Entropy: If we are getting dumb-luck false positives, it's expected to have a even distribution between the registers being xored with themselves (EAX, EBX, and ECX xored with themselves an equal amount of time). Even distribution is a sign that this is less likely to be code (even if there is a higher than dumb-luck ratio).

Example of Code:

XOR Code

Example of PDF:

XOR Non-Code

Example of Random:

XOR Random

###One-Byte Histogram:### There are statistically more common opcodes. MOV, PUSH, CALL, POP, CMP, and NOP account for more than half opcodes used. Regarding out-of-context byte analysis (not dissasembled) we also expect to see a lot of NULLs as well (usually as part of the operands, especially considering leading zero padding for large unsigned integers). Considering that this is not analysis on dissasembled code, the reliability isn't as high as other analysis, but this still provides value.

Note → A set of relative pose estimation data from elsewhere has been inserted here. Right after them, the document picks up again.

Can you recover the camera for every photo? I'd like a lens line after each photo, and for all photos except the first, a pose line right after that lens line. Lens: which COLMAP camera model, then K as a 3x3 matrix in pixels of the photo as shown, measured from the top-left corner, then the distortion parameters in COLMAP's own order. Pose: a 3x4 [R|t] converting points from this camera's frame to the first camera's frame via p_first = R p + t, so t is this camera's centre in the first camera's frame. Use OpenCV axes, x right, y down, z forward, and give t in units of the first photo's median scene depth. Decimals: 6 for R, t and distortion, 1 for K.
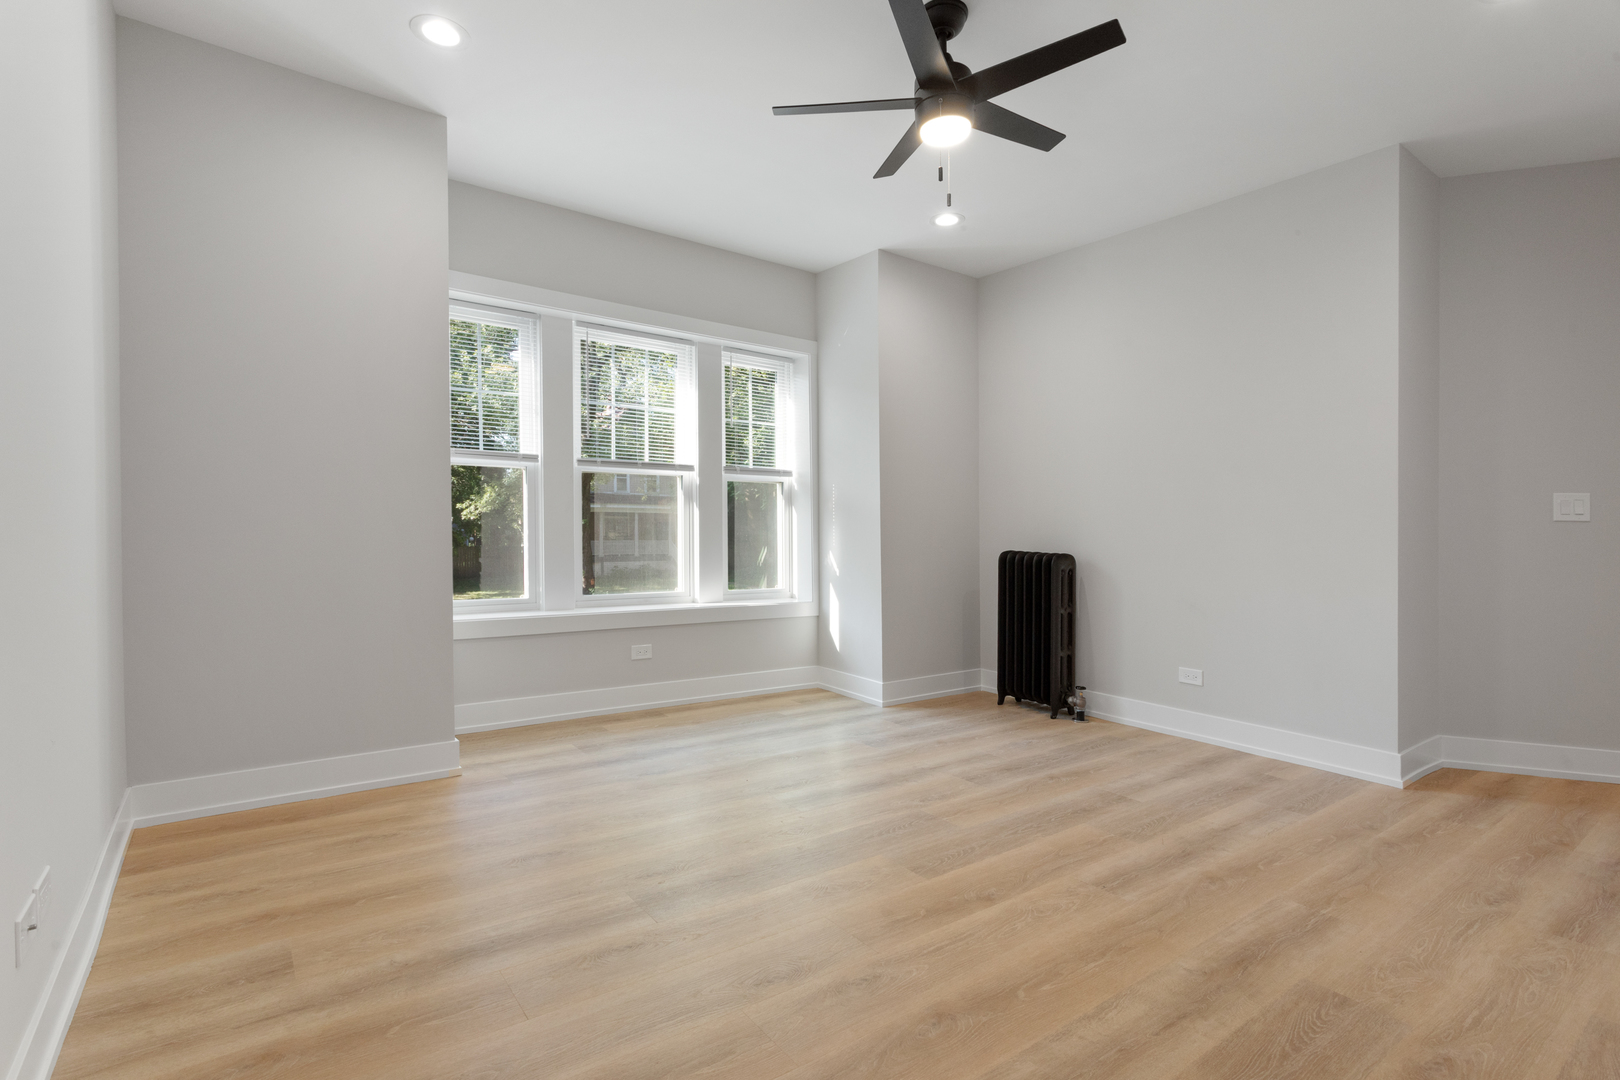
lens RADIAL K [[778.9, 0, 795.0], [0, 778.9, 534.9], [0, 0, 1]] dist [0.005352, -0.000275]
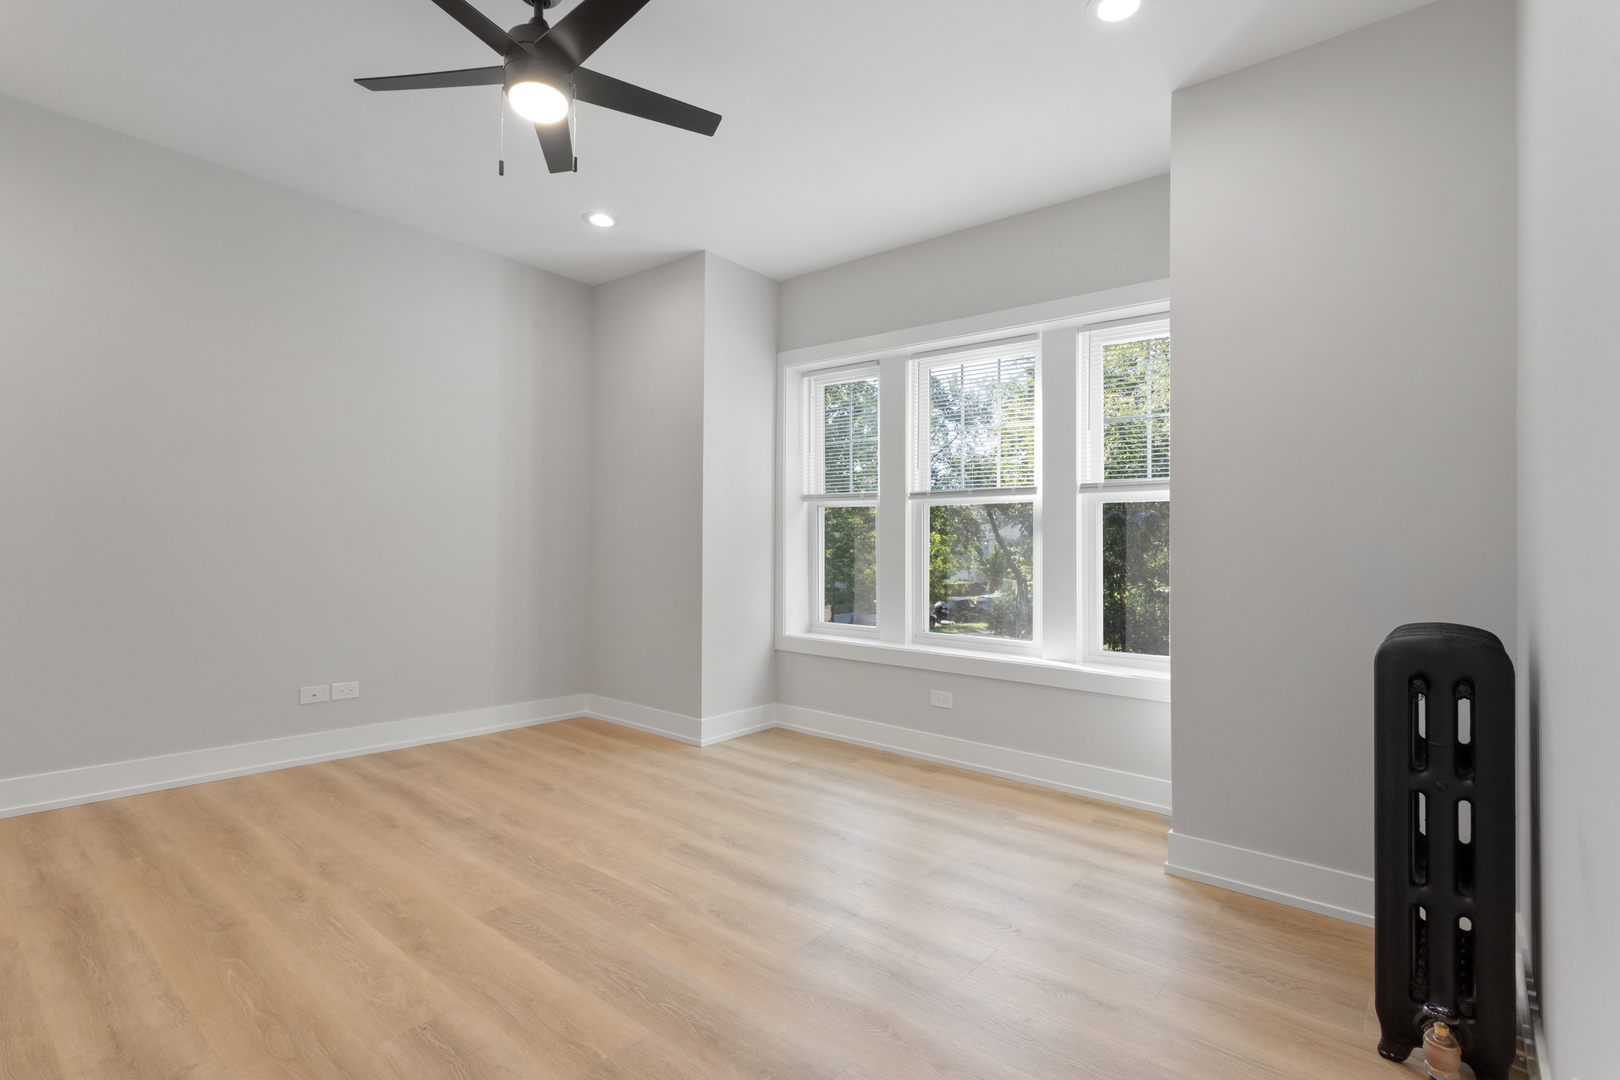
lens RADIAL K [[778.9, 0, 802.6], [0, 778.9, 568.1], [0, 0, 1]] dist [0.005352, -0.000275]
pose [[0.234872, 0.010328, -0.971971, 0.914269], [-0.030361, 0.999534, 0.003284, -0.000697], [0.971552, 0.028739, 0.235076, 0.886123]]
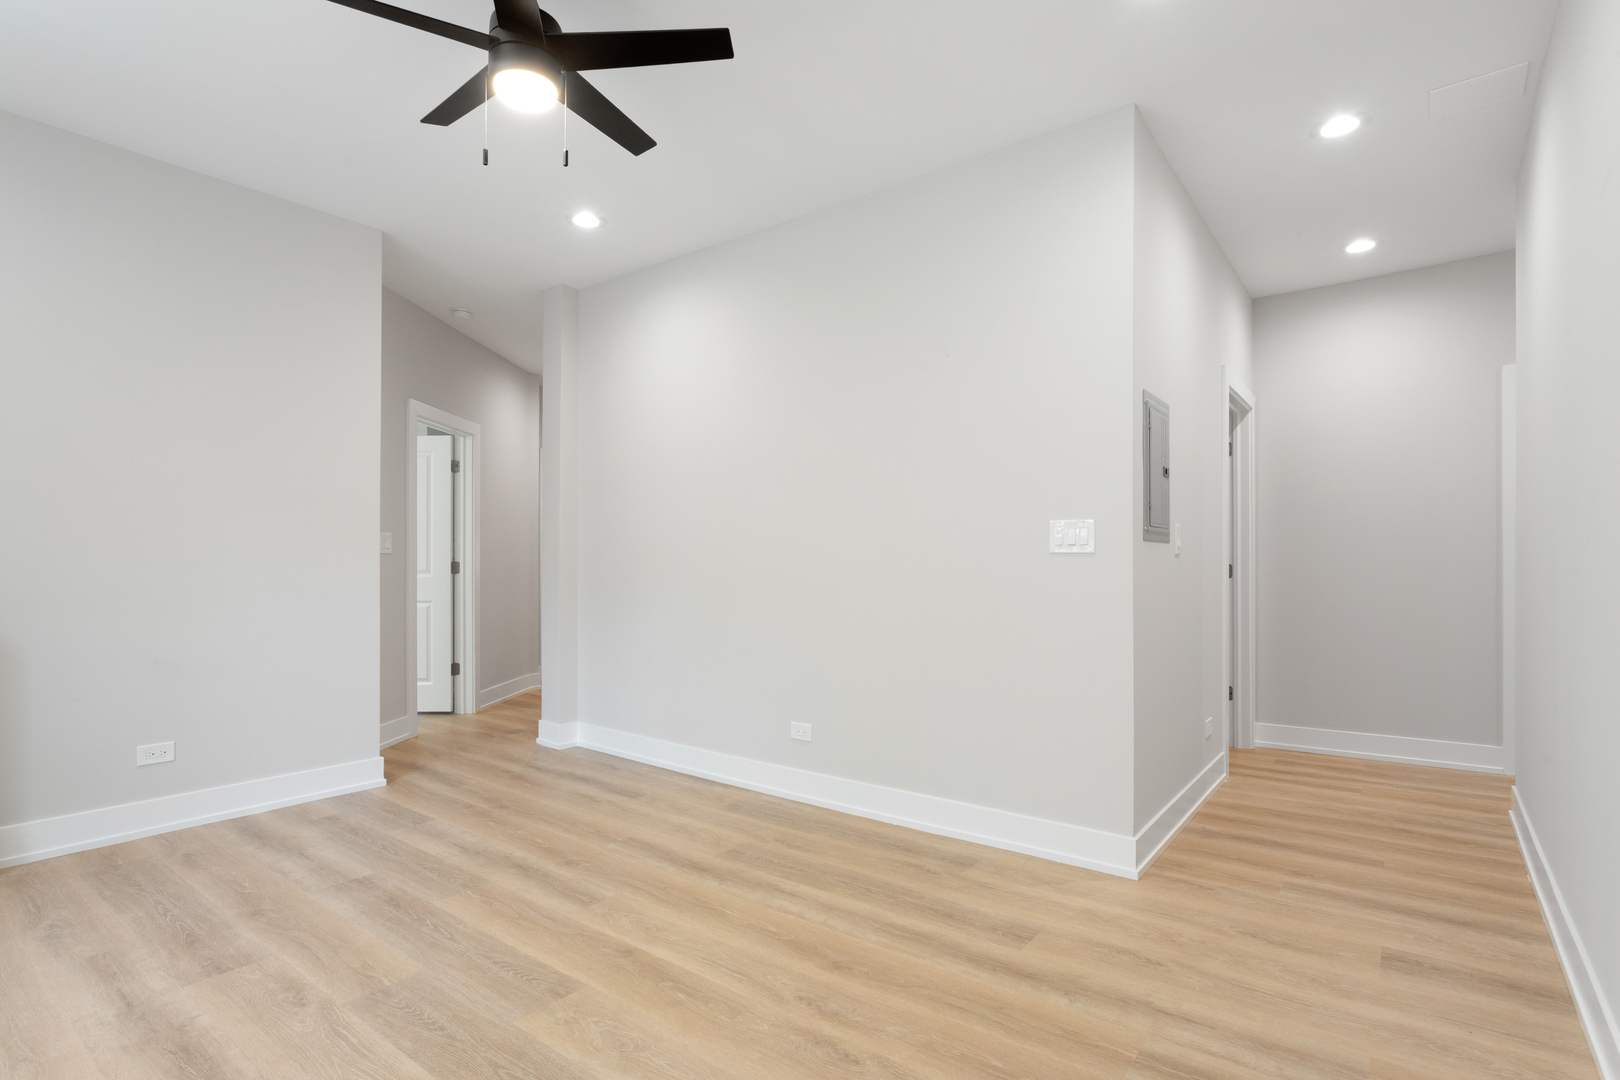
lens RADIAL K [[788.4, 0, 795.4], [0, 788.4, 549.4], [0, 0, 1]] dist [-0.009537, 0.002750]
pose [[-0.269614, 0.000578, 0.962968, -0.552394], [0.008187, 0.999965, 0.001692, -0.026499], [-0.962934, 0.008340, -0.269610, 0.774748]]
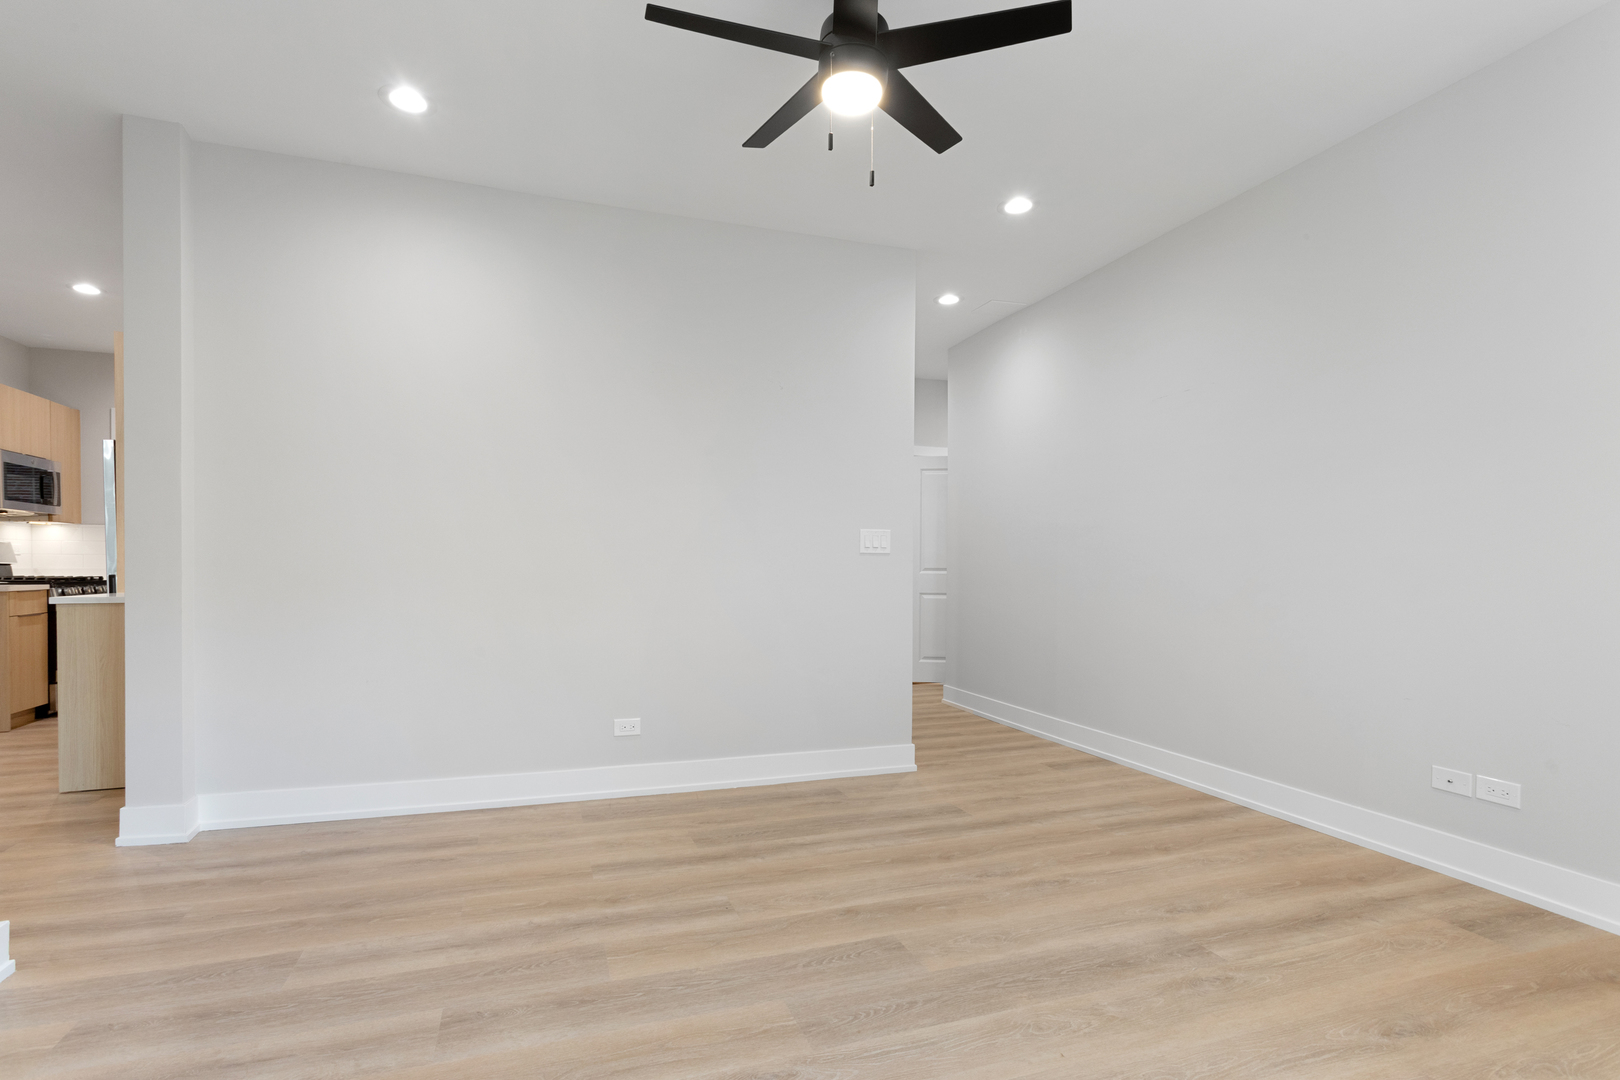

For the Linux (Mint 17) examples; all files from $PATH (lots of ELF executables) were analyzed together. For the Windows examples, a search for "Programs" was performed on the whole filesystem and used. For Windows and Linux, these were fresh installs. This was done to give a stronger baseline of what should be expected from this output (and how code and non-code should compare).

Example of Linux 32-bit:

Histogram

Example of Linux 64-bit:

Histogram

Example of Windows7 32-bit:

Histogram

Example of Windows7 64-bit:

Histogram

Example of Code:

Histogram

Example of PDF:

Histogram

Example of Random: Histogram

###Triple MOV (Working, but unfinished):### Not only is the MOV instruction very common, but we tend to see them grouped in chunks. This makes sense though, for example: We want to call a function and the function expects to see arguments on the stack (not uncommon), we usually must MOV these values to some registers before PUSHing them to the stack (this may be an argument for looking for consequtive PUSH's as well). In the case of this hueristic, we look for 3 MOV's in a row. Currently, this is the least reliable hueristic. It is also not very accurate; it currently doesn't take into account proper addressing and operand lengths of each variation of the MOV opcodes (it is currently a fuzzy guess). If reliability doesn't increase with an improvment on the addressing/operand sizing, then this hueristic will be removed.

Example of Code:

3MOVs

Example of PDF:

3MOVs

Example of Random:

3MOVs

###CALL/RET Balance (Finished):### CALL is an operation to essentially call a subroutine, when the code of the subroutine is done, the RET opcode is issued and control is returned to after the CALL was made. If we think about this, Every time we CALL a subroutine, we "mostly" expect a corresponding RET; we should see about as many CALLs as we see RETs. For whatever reason, we may see more CALLs than RETs for executable code, but to see more RETs than CALLs, this should be seen as unusual (non-code)

Example of Code:

CALLRET

Example of PDF:

CALLRET

Example of Random:

CALLRET

###POP->RET (Finished):### This is being seen as unreliable, as it is likely compiler dependent. However, I have noticed that it is at least somewhat common for RETs to be often preceded by POPs...So I count them.

Example of Code:

POPRET

Example of PDF:

POPRET

Example of Random:

POPRET

###(CMP | TEST) -> (Jcc | MOVcc) (Not Started):### This hueristic will take me some time (due to many variations), however, this is likely one of the most reliable (consistent and not compiler dependent) hueristics. It is common for a program to need to do conditional jumps (and sometimes conditional MOVs occur). Before doing a conditional operation, what do we need to do? We need to use an operation that somehow sets important EFLAGS bits (most commonly CMP and TEST).